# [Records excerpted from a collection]
----------------------------------------
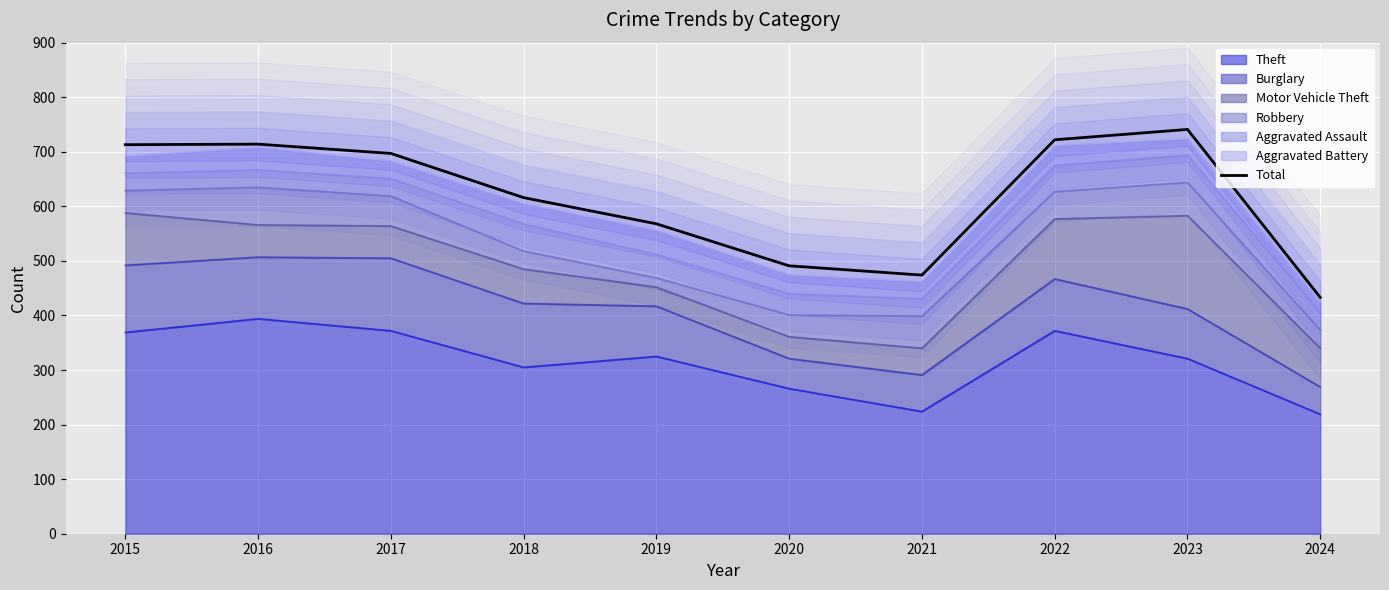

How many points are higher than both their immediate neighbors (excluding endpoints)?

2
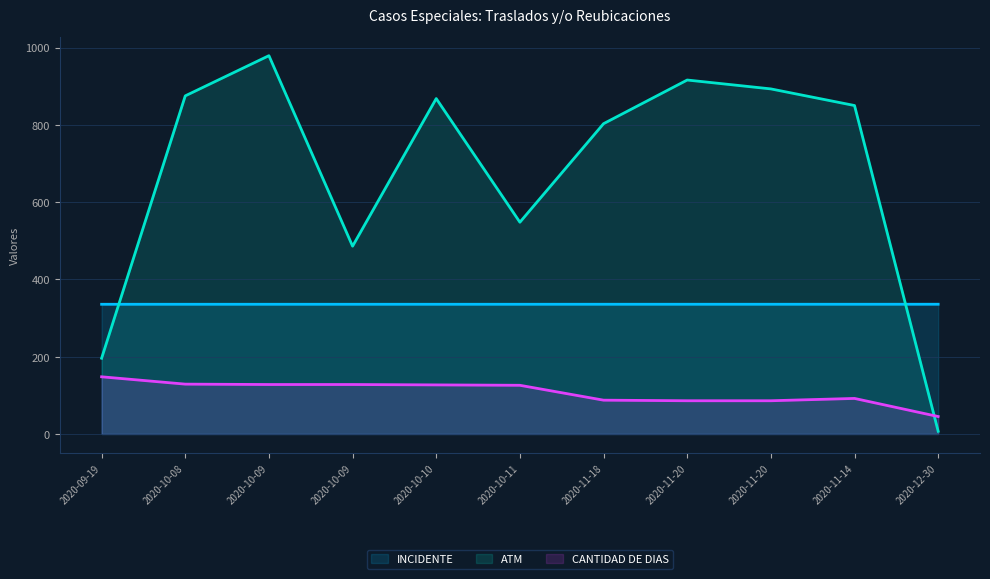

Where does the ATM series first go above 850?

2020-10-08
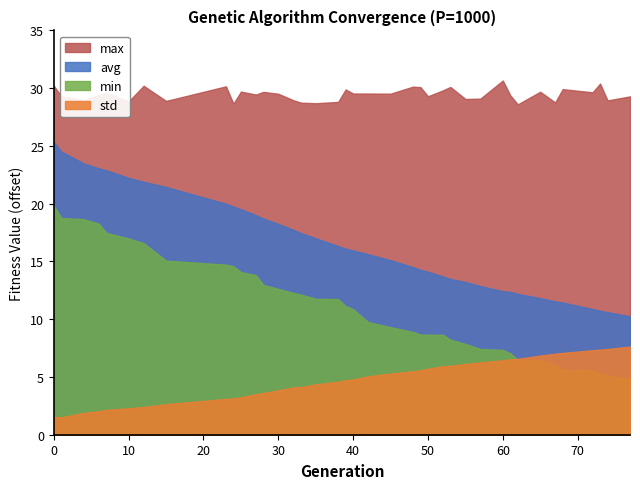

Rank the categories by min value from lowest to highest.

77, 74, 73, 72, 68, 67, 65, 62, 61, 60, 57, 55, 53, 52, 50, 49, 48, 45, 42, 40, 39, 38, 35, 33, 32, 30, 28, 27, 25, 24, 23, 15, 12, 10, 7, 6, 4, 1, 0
----------------------------------------
Edit all of the entries above so that "immediate neighbors" becomes "adjacent neighbors", keeping every other word the same. Leave the pictures out of your version.

# [Response to the exercise]
How many points are higher than both their adjacent neighbors (excluding endpoints)?

2

Where does the ATM series first go above 850?

2020-10-08

Rank the categories by min value from lowest to highest.

77, 74, 73, 72, 68, 67, 65, 62, 61, 60, 57, 55, 53, 52, 50, 49, 48, 45, 42, 40, 39, 38, 35, 33, 32, 30, 28, 27, 25, 24, 23, 15, 12, 10, 7, 6, 4, 1, 0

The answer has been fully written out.